## Page text:

# Algorithmic Portfolio Optimization in Python

Author :: Kevin Vecmanis

In this installment I demonstrate the code and concepts required to build a Markowitz Optimal Portfolio in Python, including the calculation of the capital market line. I build flexible functions that can optimize portfolios for Sharpe ratio, maximum return, and minimal risk.

###### In this article you will learn:

- How to fetch stock market data from Quandl
- How to create a portfolio simulation function
- What the Markowitz Bullet is and how to plot one
- What the optimization process is all about
- What minimization functions are
- How to create an optimization function with
**scipy.optimize** - What the efficient frontier is and how to plot it
- What the capital market line is and how to plot it

#### Table of Contents

- Introduction
- Fetching data from Quandl
- Portfolio Simulation Function
- The Markowitz Bullet
- The Optimization Process
- Minimization Functions
- The Optimization Function
- The Efficient Frontier
- The Capital Market Line

#### Introduction

Portfolio optimization is a mathematically intensive process that can be accomplished with a variety of optimization functions that are freely available in Python.

In Part 1 of this series, we’re going to accomplish the following:

- Build a function to fetch asset data from Quandl.
- Show how this data can be converted into return matrix and a covariance matrix.
- Show how to simulate a basket of thousand of portfolios using the same assets.
- Show how portfolio weights can be optimized for either volatility, returns, or Sharp Ratio.
- Build the Markowitz efficient frontier.
- Build the Capital market line.
- Calculatet the optimal portfolio weights based on the intersection of the capital market line with the efficient frontier.

## Data provided:
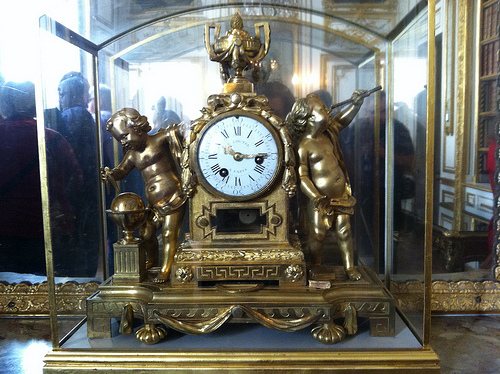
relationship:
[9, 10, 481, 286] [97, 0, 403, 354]
mirror behind clock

## Tasks to carry out:
1 – Write out the portfolio optimization article word for word from "Portfolio optimization is" to "Markowitz efficient frontier.".
2 – Answer these from the portfolio optimization article:
(a) From what source is the stock market data fetched?
(b) Which Python module is named for creating the optimization function?
(c) For what three things can the author's flexible functions optimize portfolios?

## Expected results:
1 –
Portfolio optimization is a mathematically intensive process that can be accomplished with a variety of optimization functions that are freely available in Python.

In Part 1 of this series, we’re going to accomplish the following:

- Build a function to fetch asset data from Quandl.
- Show how this data can be converted into return matrix and a covariance matrix.
- Show how to simulate a basket of thousand of portfolios using the same assets.
- Show how portfolio weights can be optimized for either volatility, returns, or Sharp Ratio.
- Build the Markowitz efficient frontier.

2 –
(a) Quandl
(b) scipy.optimize
(c) Sharpe ratio, maximum return, and minimal risk